**WORK TASK**. The expected output is the data below, character for character, without its pictures.

Stored entries:
☆ ☆ ☆

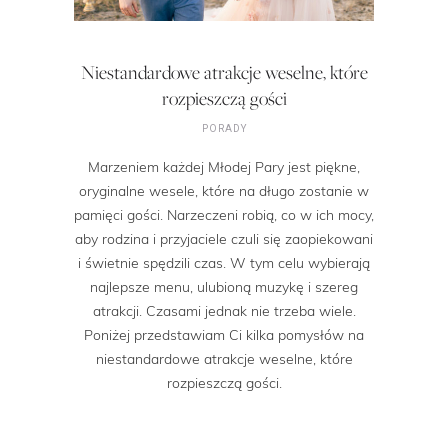
Niestandardowe atrakcje weselne, które
rozpieszczą gości
PORADY
Marzeniem każdej Młodej Pary jest piękne,
oryginalne wesele, które na długo zostanie w
pamięci gości. Narzeczeni robią, co w ich mocy,
aby rodzina i przyjaciele czuli się zaopiekowani
i świetnie spędzili czas. W tym celu wybierają
najlepsze menu, ulubioną muzykę i szereg
atrakcji. Czasami jednak nie trzeba wiele.
Poniżej przedstawiam Ci kilka pomysłów na
niestandardowe atrakcje weselne, które
rozpieszczą gości.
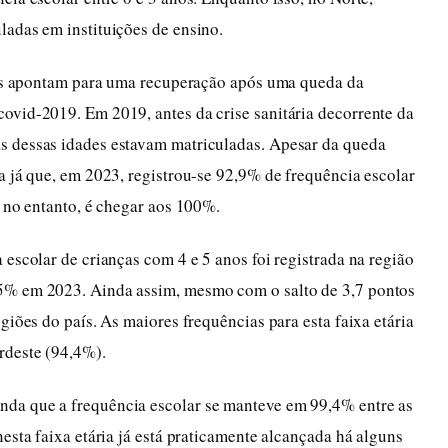
ladas em instituições de ensino.
ados apontam para uma recuperação após uma queda da
ovid-2019. Em 2019, antes da crise sanitária decorrente da
s dessas idades estavam matriculadas. Apesar da queda
a já que, em 2023, registrou-se 92,9% de frequência escolar
, no entanto, é chegar aos 100%.
 escolar de crianças com 4 e 5 anos foi registrada na região
5% em 2023. Ainda assim, mesmo com o salto de 3,7 pontos
giões do país. As maiores frequências para esta faixa etária
rdeste (94,4%).
da que a frequência escolar se manteve em 99,4% entre as
nesta faixa etária já está praticamente alcançada há alguns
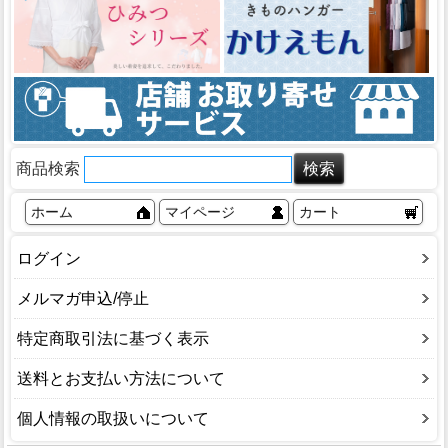
商品検索
ホーム
マイページ
カート
ログイン
メルマガ申込/停止
特定商取引法に基づく表示
送料とお支払い方法について
個人情報の取扱いについて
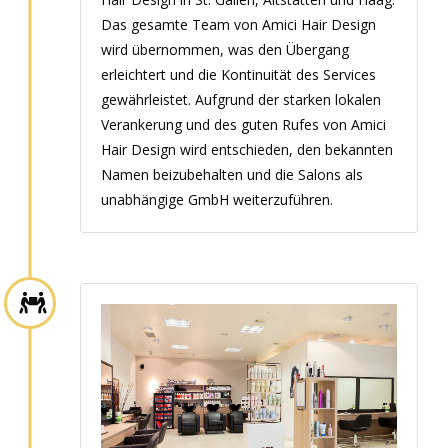
Das gesamte Team von Amici Hair Design
wird übernommen, was den Übergang
erleichtert und die Kontinuität des Services
gewährleistet. Aufgrund der starken lokalen
Verankerung und des guten Rufes von Amici
Hair Design wird entschieden, den bekannten
Namen beizubehalten und die Salons als
unabhängige GmbH weiterzuführen.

☆ ☆ ☆

**ANSWER FOR THIS EXERCISE**.
Niestandardowe atrakcje weselne, które
rozpieszczą gości
PORADY
Marzeniem każdej Młodej Pary jest piękne,
oryginalne wesele, które na długo zostanie w
pamięci gości. Narzeczeni robią, co w ich mocy,
aby rodzina i przyjaciele czuli się zaopiekowani
i świetnie spędzili czas. W tym celu wybierają
najlepsze menu, ulubioną muzykę i szereg
atrakcji. Czasami jednak nie trzeba wiele.
Poniżej przedstawiam Ci kilka pomysłów na
niestandardowe atrakcje weselne, które
rozpieszczą gości.
ladas em instituições de ensino.
ados apontam para uma recuperação após uma queda da
ovid-2019. Em 2019, antes da crise sanitária decorrente da
s dessas idades estavam matriculadas. Apesar da queda
a já que, em 2023, registrou-se 92,9% de frequência escolar
, no entanto, é chegar aos 100%.
 escolar de crianças com 4 e 5 anos foi registrada na região
5% em 2023. Ainda assim, mesmo com o salto de 3,7 pontos
giões do país. As maiores frequências para esta faixa etária
rdeste (94,4%).
da que a frequência escolar se manteve em 99,4% entre as
nesta faixa etária já está praticamente alcançada há alguns
商品検索
ホーム
マイページ
カート
ログイン
メルマガ申込/停止
特定商取引法に基づく表示
送料とお支払い方法について
個人情報の取扱いについて
Das gesamte Team von Amici Hair Design
wird übernommen, was den Übergang
erleichtert und die Kontinuität des Services
gewährleistet. Aufgrund der starken lokalen
Verankerung und des guten Rufes von Amici
Hair Design wird entschieden, den bekannten
Namen beizubehalten und die Salons als
unabhängige GmbH weiterzuführen.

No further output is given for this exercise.